__Dostarczony tekst__

Płacisz zawyżone rachunki za mieszkanie? Masz problemy z przekształceniem swego prawa do mieszkania w hipoteczne? Wyrzucono cię ze spółdzielni? Jak sobie z tym radzić?
Spółdzielnie w Polsce są chore. W większości zamiast mieszkańców rządzą prezesi. Wykorzystują do tego dziurawe prawo, które dowolnie naginają. W efekcie członkowie są bezradni wobec decyzji zarządów, nie mają żadnej kontroli nad spółdzielczymi pieniędzmi i sposobem ich wydawania, a ci najbardziej niepokorni są tępieni.
Za kilka dni w spółdzielniach w całej Polsce zaczynają się walne zgromadzenia. Przeciętny członek na walne nie chodzi, bo uważa, że i tak nie będzie miał na nic wpływu. To bardzo wygodne dla rządzących spółdzielniami. Nikt nie zadaje im pytań, co się dzieje z pieniędzmi, które co roku zasilają spółdzielcze konta (a to kwota niemała, bo łącznie - 18 mld zł).
Nikt nie interesuje się losami mieszkań rotacyjnych, zarobkami prezesów, planami remontów i "prowizjami" dla zarządu od wykonawców za pomoc w wygrywaniu przetargów.
NASZA RADA: Nie bądź bezwolny! Idź na walne lub zebranie swojej grupy członkowskiej. Zacznij walczyć o swoje!
Pamiętaj, że prawo spółdzielcze roi się od pułapek, w które łatwo wpaść, zwłaszcza jeśli się nie wie o ich istnieniu.
W jedną z nich wpadła Lidia Staroń, członek olsztyńskiej SM Pojezierze, która kilka lat temu z własnych pieniądzy wybudowała na terenie tej spółdzielni pawilon użytkowy (ma do niego tzw. spółdzielcze własnościowe prawo).

__Przekazane dane__
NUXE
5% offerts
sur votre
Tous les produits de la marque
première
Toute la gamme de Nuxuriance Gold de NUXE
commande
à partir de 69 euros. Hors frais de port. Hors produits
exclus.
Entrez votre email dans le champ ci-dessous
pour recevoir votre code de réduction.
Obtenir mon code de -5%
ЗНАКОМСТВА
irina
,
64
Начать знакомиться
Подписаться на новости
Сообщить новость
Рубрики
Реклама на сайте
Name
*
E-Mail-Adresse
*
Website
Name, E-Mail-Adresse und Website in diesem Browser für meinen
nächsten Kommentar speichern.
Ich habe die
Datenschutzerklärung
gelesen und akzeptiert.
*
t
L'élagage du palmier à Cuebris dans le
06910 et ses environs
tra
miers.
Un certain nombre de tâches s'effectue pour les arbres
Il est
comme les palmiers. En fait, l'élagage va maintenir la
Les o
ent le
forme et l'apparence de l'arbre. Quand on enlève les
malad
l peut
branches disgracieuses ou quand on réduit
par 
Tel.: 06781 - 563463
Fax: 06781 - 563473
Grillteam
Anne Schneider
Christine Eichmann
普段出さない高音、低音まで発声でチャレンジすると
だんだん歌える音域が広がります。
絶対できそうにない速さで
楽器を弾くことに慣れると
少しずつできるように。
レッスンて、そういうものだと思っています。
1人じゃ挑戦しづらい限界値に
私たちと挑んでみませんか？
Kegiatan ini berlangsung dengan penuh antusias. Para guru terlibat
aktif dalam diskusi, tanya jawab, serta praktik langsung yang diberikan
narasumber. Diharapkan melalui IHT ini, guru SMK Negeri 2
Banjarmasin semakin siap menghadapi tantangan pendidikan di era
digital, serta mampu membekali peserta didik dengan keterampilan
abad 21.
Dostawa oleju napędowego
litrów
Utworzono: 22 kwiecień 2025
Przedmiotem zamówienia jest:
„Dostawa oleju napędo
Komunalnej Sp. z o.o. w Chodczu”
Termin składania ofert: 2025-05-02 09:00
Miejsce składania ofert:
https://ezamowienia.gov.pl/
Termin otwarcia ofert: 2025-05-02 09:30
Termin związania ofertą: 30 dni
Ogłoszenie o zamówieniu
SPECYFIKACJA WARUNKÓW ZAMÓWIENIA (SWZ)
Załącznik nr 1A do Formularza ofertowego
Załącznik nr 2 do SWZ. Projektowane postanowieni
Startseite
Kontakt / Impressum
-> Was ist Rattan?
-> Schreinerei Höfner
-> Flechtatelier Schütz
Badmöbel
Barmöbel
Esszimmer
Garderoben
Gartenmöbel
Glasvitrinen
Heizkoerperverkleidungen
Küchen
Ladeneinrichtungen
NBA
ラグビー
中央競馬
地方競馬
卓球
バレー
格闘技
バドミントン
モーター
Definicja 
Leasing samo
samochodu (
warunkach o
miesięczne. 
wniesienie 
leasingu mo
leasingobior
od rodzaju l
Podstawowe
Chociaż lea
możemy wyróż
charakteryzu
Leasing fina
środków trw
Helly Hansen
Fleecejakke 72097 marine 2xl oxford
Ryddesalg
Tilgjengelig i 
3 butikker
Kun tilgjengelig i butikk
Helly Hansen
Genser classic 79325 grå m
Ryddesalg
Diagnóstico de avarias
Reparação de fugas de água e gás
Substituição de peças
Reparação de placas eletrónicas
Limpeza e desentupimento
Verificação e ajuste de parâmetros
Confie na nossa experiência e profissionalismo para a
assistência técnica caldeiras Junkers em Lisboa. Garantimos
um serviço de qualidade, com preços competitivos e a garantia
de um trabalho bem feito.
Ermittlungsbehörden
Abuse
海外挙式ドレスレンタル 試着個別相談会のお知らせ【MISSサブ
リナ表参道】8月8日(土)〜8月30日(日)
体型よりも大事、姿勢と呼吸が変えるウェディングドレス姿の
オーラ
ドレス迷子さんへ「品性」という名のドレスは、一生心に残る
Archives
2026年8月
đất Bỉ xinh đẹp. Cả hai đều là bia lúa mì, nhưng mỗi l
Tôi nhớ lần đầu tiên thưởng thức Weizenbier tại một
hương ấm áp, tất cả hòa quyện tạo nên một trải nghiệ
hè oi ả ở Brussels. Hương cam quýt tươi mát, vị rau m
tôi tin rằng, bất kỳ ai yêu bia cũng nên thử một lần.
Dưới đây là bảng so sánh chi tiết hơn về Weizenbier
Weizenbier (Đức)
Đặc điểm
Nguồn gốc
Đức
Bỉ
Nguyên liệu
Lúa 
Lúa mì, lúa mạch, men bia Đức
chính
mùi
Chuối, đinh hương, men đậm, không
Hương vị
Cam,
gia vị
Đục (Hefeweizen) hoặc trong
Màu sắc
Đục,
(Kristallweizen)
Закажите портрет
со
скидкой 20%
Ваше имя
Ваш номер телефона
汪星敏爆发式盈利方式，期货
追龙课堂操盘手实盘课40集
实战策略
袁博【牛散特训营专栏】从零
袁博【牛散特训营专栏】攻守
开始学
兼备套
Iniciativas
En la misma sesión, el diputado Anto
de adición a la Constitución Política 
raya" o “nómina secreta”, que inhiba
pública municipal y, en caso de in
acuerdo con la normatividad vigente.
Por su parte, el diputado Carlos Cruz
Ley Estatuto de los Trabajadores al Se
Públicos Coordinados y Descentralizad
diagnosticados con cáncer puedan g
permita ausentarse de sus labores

__Zadanie do wykonania__
Wymień wszystkie sprawy, którymi według tekstu o spółdzielniach mieszkaniowych nikt się nie interesuje.

__Miejsce na odpowiedź__
- losy mieszkań rotacyjnych
- zarobki prezesów
- plany remontów
- „prowizje” dla zarządu od wykonawców za pomoc w wygrywaniu przetargów